Reduce job submission count

Question

Reduce job submission count

pdeperio opened this issue 7 years ago · comments

We need to reduce the number of short jobs being submitted on Midway. Some possible solutions that may or may not be combined:

Bundling runs (which should be fine since we're not running very long pax processing anymore) so each job runs longer,
Using job arrays to reduce number of jobs scheduler handles (I think),
Running Corrections locally (this seems to be fast now after previous hax improvements) and implementing local checks for intensive processes (e.g. AddChecksum, ProcessBatchQueueHax) before submitting jobs that actually run those tasks.
Add minitrees to RunsDB, to facilitate the local checking in 3.

Francesco Lombardi · Answer 1 · Fri Nov 03 2017 23:18:37 GMT+0800 (China Standard Time)

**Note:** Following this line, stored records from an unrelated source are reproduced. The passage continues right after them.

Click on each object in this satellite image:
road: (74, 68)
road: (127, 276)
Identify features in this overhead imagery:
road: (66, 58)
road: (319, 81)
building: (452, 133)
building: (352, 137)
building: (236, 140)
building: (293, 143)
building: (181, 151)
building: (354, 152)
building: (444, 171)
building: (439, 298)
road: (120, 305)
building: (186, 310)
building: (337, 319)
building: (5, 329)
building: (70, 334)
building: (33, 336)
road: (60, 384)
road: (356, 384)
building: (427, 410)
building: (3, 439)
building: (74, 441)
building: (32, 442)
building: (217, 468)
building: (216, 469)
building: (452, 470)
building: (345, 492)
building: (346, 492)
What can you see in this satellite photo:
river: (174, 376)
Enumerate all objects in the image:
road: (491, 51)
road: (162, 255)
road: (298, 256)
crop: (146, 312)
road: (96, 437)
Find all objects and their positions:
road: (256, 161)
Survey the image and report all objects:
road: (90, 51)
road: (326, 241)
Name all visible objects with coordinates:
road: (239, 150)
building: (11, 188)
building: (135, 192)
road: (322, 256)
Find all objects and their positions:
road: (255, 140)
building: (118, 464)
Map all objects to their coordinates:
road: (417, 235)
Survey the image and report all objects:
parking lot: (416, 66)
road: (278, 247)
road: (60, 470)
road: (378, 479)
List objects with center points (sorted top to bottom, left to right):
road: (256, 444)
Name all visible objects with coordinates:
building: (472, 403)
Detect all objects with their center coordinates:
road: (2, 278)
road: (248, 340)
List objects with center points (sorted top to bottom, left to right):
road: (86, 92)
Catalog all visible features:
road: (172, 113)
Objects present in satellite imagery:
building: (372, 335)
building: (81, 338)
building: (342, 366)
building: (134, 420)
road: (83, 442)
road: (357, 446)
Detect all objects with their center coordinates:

So, I did a first test on datamanger adding the correction tasks together the checksum, but they take too much time because for each task run over all the runs and in the meanwhile the runs are waiting to be verified.
I'll try to create a new session of cax in parallel to check if it work with reasonable time.

Francesco Lombardi · Answer 2 · Sat Nov 04 2017 00:30:39 GMT+0800 (China Standard Time)

Test definitely negative! also if with a new cax process, AddElectronLifetime and AddGains take a huge amount of time to run over all the runs. On the single run is fast, but using cax --once --config ... took very long time.
The bottle neck I think is that each task run ever all runs before to pass at next task. maybe could be more efficient do the contrary, for each run do all tasks.
In any case we saturate the RAM (MB) on datamanager computer:

             total       used       free     shared    buffers     cached
Mem:         20424      20423          0       2649          0      17792
-/+ buffers/cache:       2631      17792 
Swap:         1024       1023          0

Patrick de Perio · Answer 3 · Wed Nov 08 2017 22:52:27 GMT+0800 (China Standard Time)

I think this is related to #108 and #114, which we never understood, (i.e.:

Why is it looping over all runs per task? I thought it was looping over each task per run.
Why does it skip tasks?

Please review that issue and PR.

Francesco Lombardi · Answer 4 · Fri Nov 17 2017 08:36:15 GMT+0800 (China Standard Time)

Ciao, maybe I found the way to stop the submission of thousand jobs useless with massive-cax.

Basically I made a check on the variables present on RunDB in "processor" field and I check that all entries of "correction_versions" are present.
If true the code generate the script to submit the jobs.

Of course another check is if there are the processed and the minitrees files on the local directories on midway and understand where the code is running (which host).
I have still to complete the code but since the first test it works.

Boris Bauermeister · Answer 5 · Sun Nov 19 2017 21:12:20 GMT+0800 (China Standard Time)

@lucrlom I think we can raise the memory on xetransfer for the virtual machine xe1t-datamanager if it helps. I run in any case two cax-like sessions (massive-cax and massive-ruciax) with the user xe1ttransfer. Each process needs ~12 GB of memory. I haven't yet understood why these processes need so much memory (it seems a lot to me).